*Consigne*. Renvoyez à l'identique les lignes de tous les enregistrements ci-dessous, en laissant les images de côté.

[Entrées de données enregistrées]
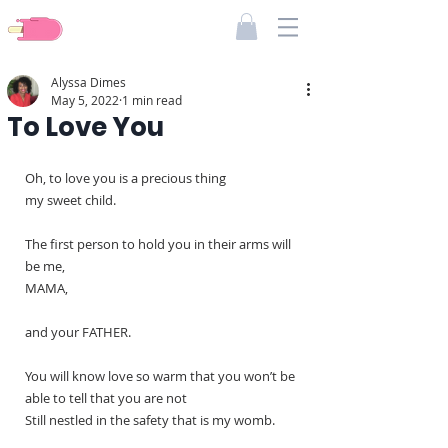
Pieces Of Dimes
Alyssa Dimes
May 5, 2022
1 min read
To Love You
Oh, to love you is a precious thing
my sweet child.
The first person to hold you in their arms will 
be me,
MAMA,
and your FATHER.
You will know love so warm that you won’t be 
able to tell that you are not
Still nestled in the safety that is my womb.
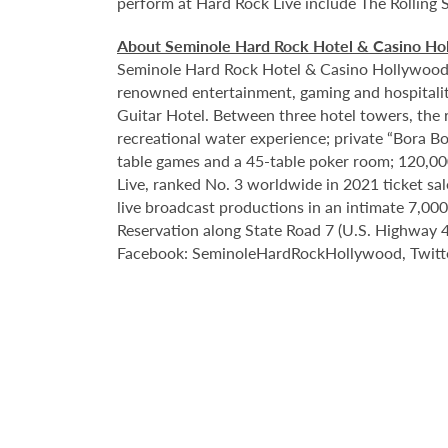
perform at Hard Rock Live include The Rolling 
About Seminole Hard Rock Hotel & Casino Ho
Seminole Hard Rock Hotel & Casino Hollywood is
renowned entertainment, gaming and hospitality 
Guitar Hotel. Between three hotel towers, the
recreational water experience; private “Bora B
table games and a 45-table poker room; 120,00
Live, ranked No. 3 worldwide in 2021 ticket sa
live broadcast productions in an intimate 7,0
Reservation along State Road 7 (U.S. Highway 44
Facebook: SeminoleHardRockHollywood, Twitte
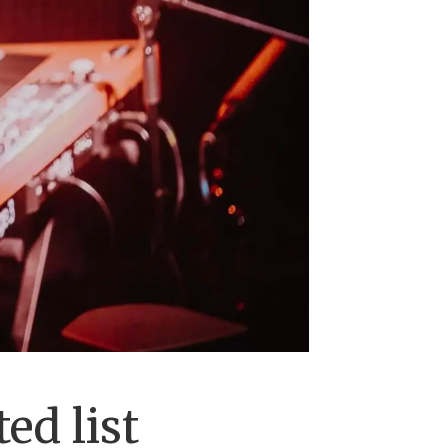
ed list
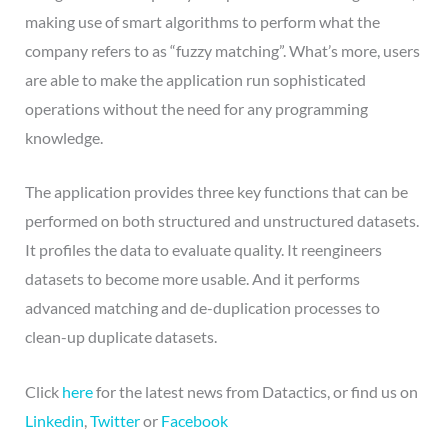
making use of smart algorithms to perform what the
company refers to as “fuzzy matching”. What’s more, users
are able to make the application run sophisticated
operations without the need for any programming
knowledge.
The application provides three key functions that can be
performed on both structured and unstructured datasets.
It profiles the data to evaluate quality. It reengineers
datasets to become more usable. And it performs
advanced matching and de-duplication processes to
clean-up duplicate datasets.
Click
here
for the latest news from Datactics, or find us on
Linkedin
,
Twitter
or
Facebook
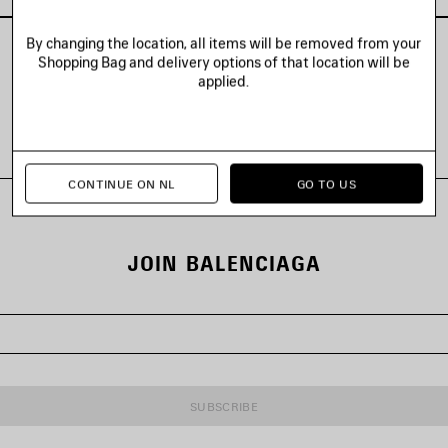
By changing the location, all items will be removed from your
Shopping Bag and delivery options of that location will be
applied.
VIEW ALL LOOKS
CONTINUE ON NL
GO TO US
JOIN BALENCIAGA
SUBSCRIBE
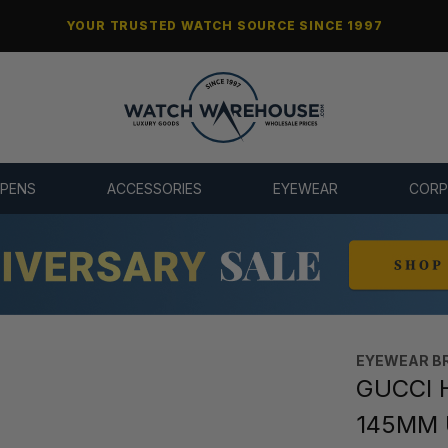
YOUR TRUSTED WATCH SOURCE SINCE 1997
 PENS
ACCESSORIES
EYEWEAR
CORP
EYEWEAR B
GUCCI 
145MM 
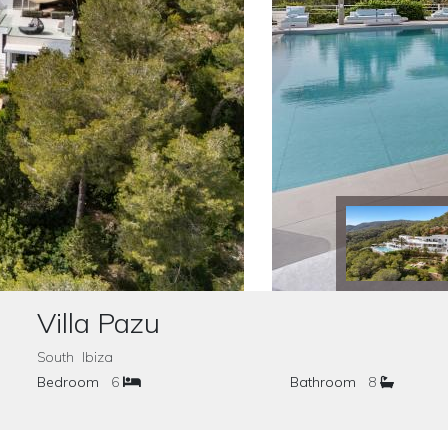
Villa Pazu
South Ibiza
Bedroom
6
Bathroom
8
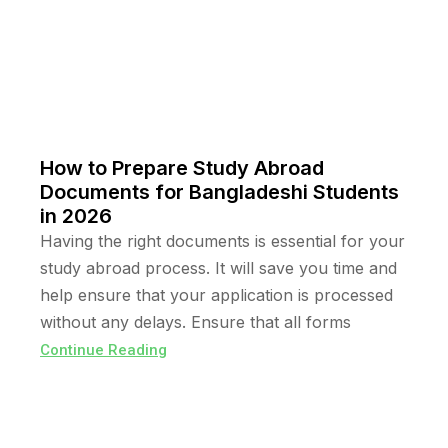
How to Prepare Study Abroad
Documents for Bangladeshi Students
in 2026
Having the right documents is essential for your
study abroad process. It will save you time and
help ensure that your application is processed
without any delays. Ensure that all forms
Continue Reading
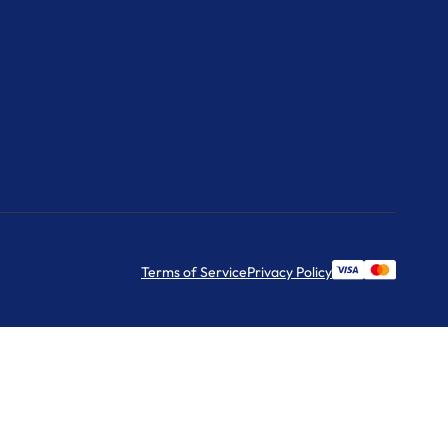
Terms of Service
Privacy Policy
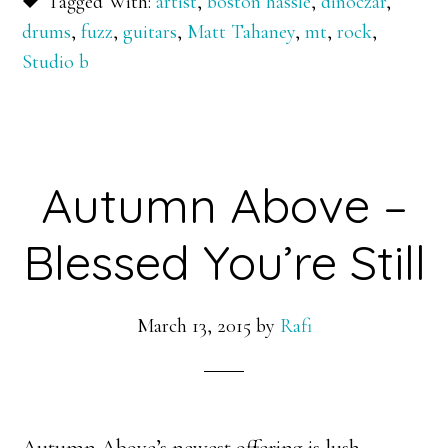
Tagged With:
artist
,
boston hassle
,
dinoczar
,
drums
,
fuzz
,
guitars
,
Matt Tahaney
,
mt
,
rock
,
Studio b
Autumn Above –
Blessed You’re Still
March 13, 2015
by
Rafi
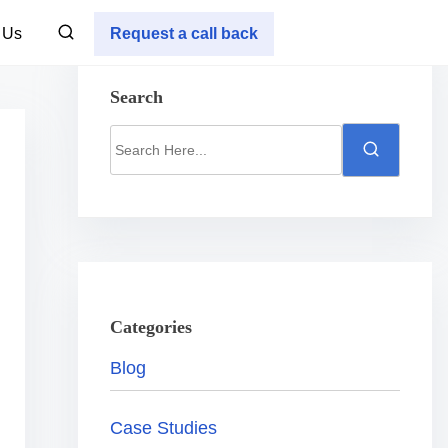
 Us
Request a call back
Search
S
e
a
r
c
h
H
Categories
e
Blog
r
e
Case Studies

*Réponse*.
Pieces Of Dimes
Alyssa Dimes
May 5, 2022
1 min read
To Love You
Oh, to love you is a precious thing
my sweet child.
The first person to hold you in their arms will 
be me,
MAMA,
and your FATHER.
You will know love so warm that you won’t be 
able to tell that you are not
Still nestled in the safety that is my womb.
perform at Hard Rock Live include The Rolling 
About Seminole Hard Rock Hotel & Casino Ho
Seminole Hard Rock Hotel & Casino Hollywood is
renowned entertainment, gaming and hospitality 
Guitar Hotel. Between three hotel towers, the
recreational water experience; private “Bora B
table games and a 45-table poker room; 120,00
Live, ranked No. 3 worldwide in 2021 ticket sa
live broadcast productions in an intimate 7,0
Reservation along State Road 7 (U.S. Highway 44
Facebook: SeminoleHardRockHollywood, Twitte
ed list
making use of smart algorithms to perform what the
company refers to as “fuzzy matching”. What’s more, users
are able to make the application run sophisticated
operations without the need for any programming
knowledge.
The application provides three key functions that can be
performed on both structured and unstructured datasets.
It profiles the data to evaluate quality. It reengineers
datasets to become more usable. And it performs
advanced matching and de-duplication processes to
clean-up duplicate datasets.
Click
here
for the latest news from Datactics, or find us on
Linkedin
,
Twitter
or
Facebook
By changing the location, all items will be removed from your
Shopping Bag and delivery options of that location will be
applied.
VIEW ALL LOOKS
CONTINUE ON NL
GO TO US
JOIN BALENCIAGA
SUBSCRIBE
YOUR TRUSTED WATCH SOURCE SINCE 1997
 PENS
ACCESSORIES
EYEWEAR
CORP
EYEWEAR B
GUCCI 
145MM 
Villa Pazu
South Ibiza
Bedroom
6
Bathroom
8
How to Prepare Study Abroad
Documents for Bangladeshi Students
in 2026
Having the right documents is essential for your
study abroad process. It will save you time and
help ensure that your application is processed
without any delays. Ensure that all forms
Continue Reading
Terms of Service
Privacy Policy
Tagged With:
artist
,
boston hassle
,
dinoczar
,
drums
,
fuzz
,
guitars
,
Matt Tahaney
,
mt
,
rock
,
Studio b
Autumn Above –
Blessed You’re Still
March 13, 2015
by
Rafi
 Us
Request a call back
Search
S
e
a
r
c
h
H
Categories
e
Blog
r
e
Case Studies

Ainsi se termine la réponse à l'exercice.